Soberman stressed that as of now the appeal of ad-free streaming is still stronger than whatever FAST is offering. He knows people who have gone to “check out” the service, but still feel that SVOD is more suitable for them.
“Will these services that are free with advertising carve out a portion of the market, the answer is yes,” Soberman said. “Will it be higher than 25 or 30 per cent, I don’t think so because I think one of the reasons that people are so addicted to streaming is because they don’t have to watch advertising.”
Caraway echoed that ad-free is a custom that most consumers have gotten used to as part of their tv experience. Caraway is currently subscribed to four SVOD streaming services. He has only taken “a peek” at FAST streaming.
“I’ve gotten so used to advertising-free viewing that it’s hard for me to go back ,” he said. “When the commercials are interjected into the content that I’m after it feels so much more intrusive now than it used to 20 years ago when I was more acclimated to listening to advertisements.”
However, Wolk highlighted that commercials in FAST will be more targeted to its viewers and be shorter than what is shown on cable TV. A 2022 TVRev advertising report predicts that cable networks will continue to lose revenue made from advertisements because viewership will decrease each passing year and that the shift away from cable is inevitable.
“Eventually it will no longer be profitable for the cable companies to strike deals with cable networks,” Wolk said. “At some point [cable companies] are going to say ‘yeah, it’s not worth it anymore’.”

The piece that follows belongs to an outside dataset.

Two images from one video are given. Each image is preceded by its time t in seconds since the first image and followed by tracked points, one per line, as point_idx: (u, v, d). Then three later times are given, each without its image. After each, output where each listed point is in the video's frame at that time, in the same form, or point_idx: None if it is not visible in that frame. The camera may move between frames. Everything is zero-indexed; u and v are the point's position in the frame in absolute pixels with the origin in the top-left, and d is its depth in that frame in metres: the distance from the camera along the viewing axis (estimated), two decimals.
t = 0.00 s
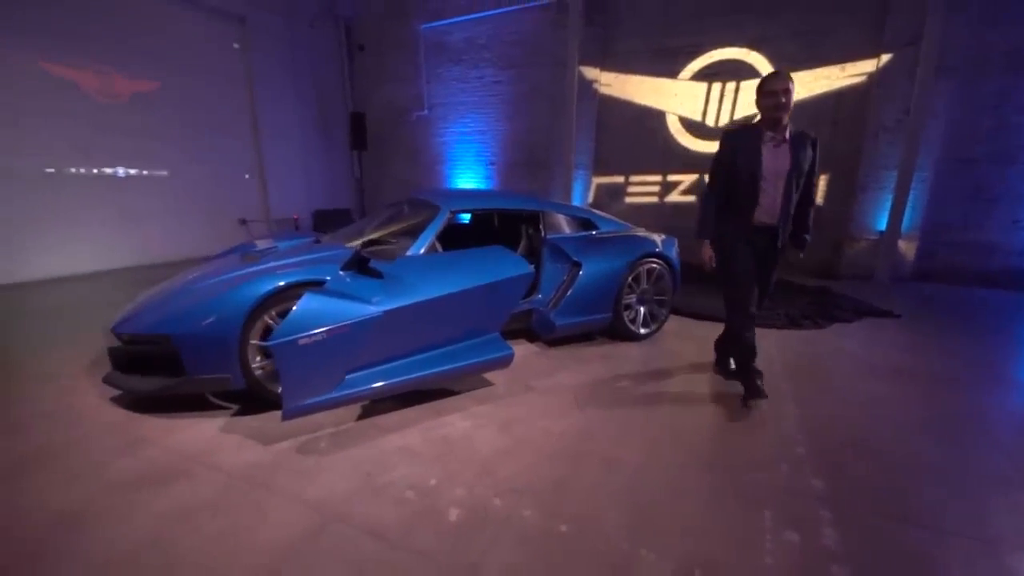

But he stressed that the changes in the industry are as slow and as small as a “drip” of water and said that “cord-cutting” and the full switch to streaming will be a long process. His interest remained in FAST as it follows in the same footsteps as cable TV did during its growth in popularity many years ago.
“[Cable TV] grew up,” he said. “You’re starting to see that with FAST now. That they’re growing up and becoming better versions of what they were.”.
Wolk predicted that by 2027 the majority of TV viewership will be in streaming. That SVOD will be viewed as the new primetime, and FAST will be viewed as the new cable.